Dissatisfied with the decision of the High Court, Government approached the Supreme Court (Swaziland Government v Aaron Dlamini and Others CA 4/2005) to appeal against the decision of the High Court.  The Court of Appeal confirmed the ruling of the High Court and by extension, the decision of the Arbitrator.

Burdened with the 2005 decision for cost of overtime in excess of 48 hours, the Government introduced a Four Shift Work System, moving away from a Three Shift Work System. The Union approached the Industrial Court (SNACS v Swaziland Government and Others IC 494/2010) for an interdict against the implementation of the Four Shift Work System on the grounds that the issue was subject to negotiation beyond just mere consultation. Citing various cases on the controversy of consultation and negotiation, and observing that, “in negotiations the parties work towards an agreement and compromise, whereas in consultation, through advice, permission or approval is sought, parties need not agree or reach compromise”, the Industrial Court’s decision was that the Shift System was subject to negotiations in line with Article 7 of the Recognition Agreement.   

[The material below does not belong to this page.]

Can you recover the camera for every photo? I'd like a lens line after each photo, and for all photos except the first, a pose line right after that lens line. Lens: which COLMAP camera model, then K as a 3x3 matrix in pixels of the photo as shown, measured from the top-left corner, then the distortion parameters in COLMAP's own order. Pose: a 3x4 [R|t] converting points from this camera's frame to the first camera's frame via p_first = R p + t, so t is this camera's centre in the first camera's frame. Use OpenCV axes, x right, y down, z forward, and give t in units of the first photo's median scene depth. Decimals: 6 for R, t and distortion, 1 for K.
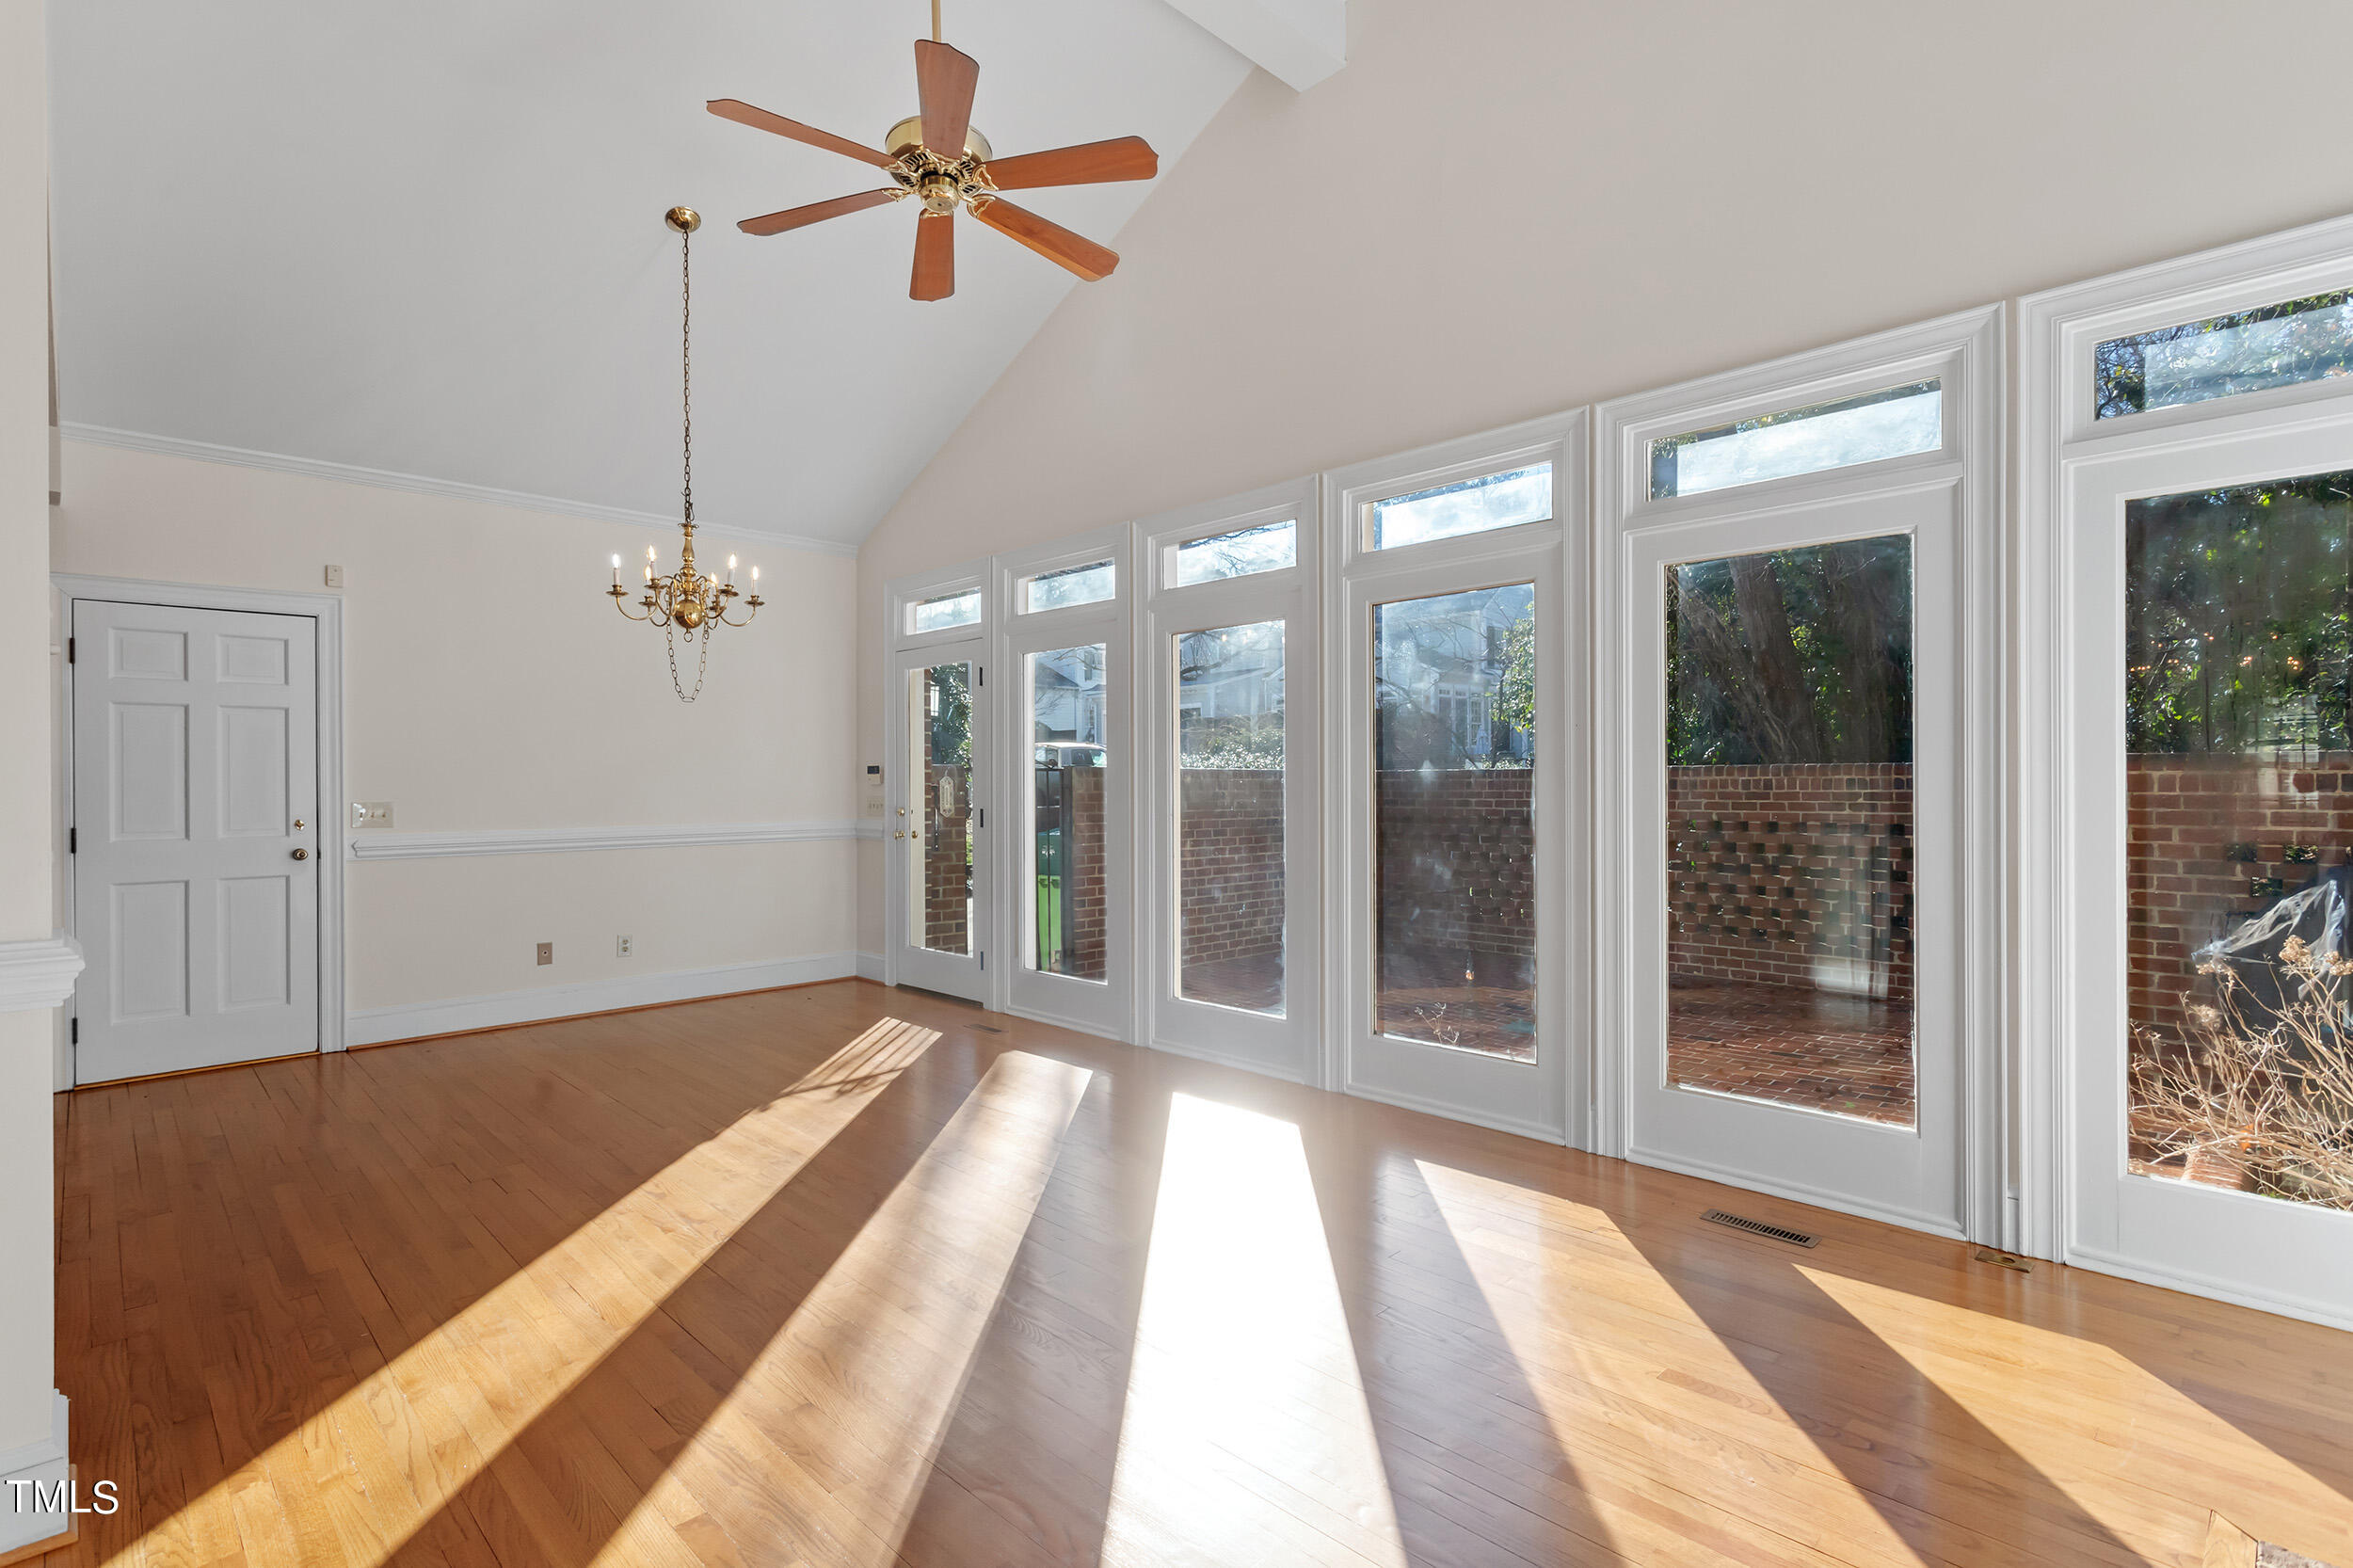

Dissatisfied with the decision of the Industrial Court, Government took the Industrial Court decision for review in the High Court (Swaziland Government and Others v SNACS HC 4276/2010). Setting aside the decision of the Industrial Court, The High Court took the view that the introduction of the four shift system is a work practice that falls within Managerial Prerogative and that the Applicant (Government) was not obliged to negotiate with the Respondent (the Union) on the introduction of the Four Shift System”.

Dissatisfied with the decision of the High Court, the Union appealed against the High Court Decision. Confirming the decision of the High Court, the Supreme Court (SNACS v Swaziland Government and Others IC 494/2010) concluded that the employer had the prerogative to formulate policy position, improvement of efficiency and increased productivity as well as the reduction of operational costs…the employer is not expected to negotiate …on issues relating to managerial prerogative”.     

There is in light of the discussion above a need for the Tripartite partners to review current trend of lack of trust in CMAC Arbitration.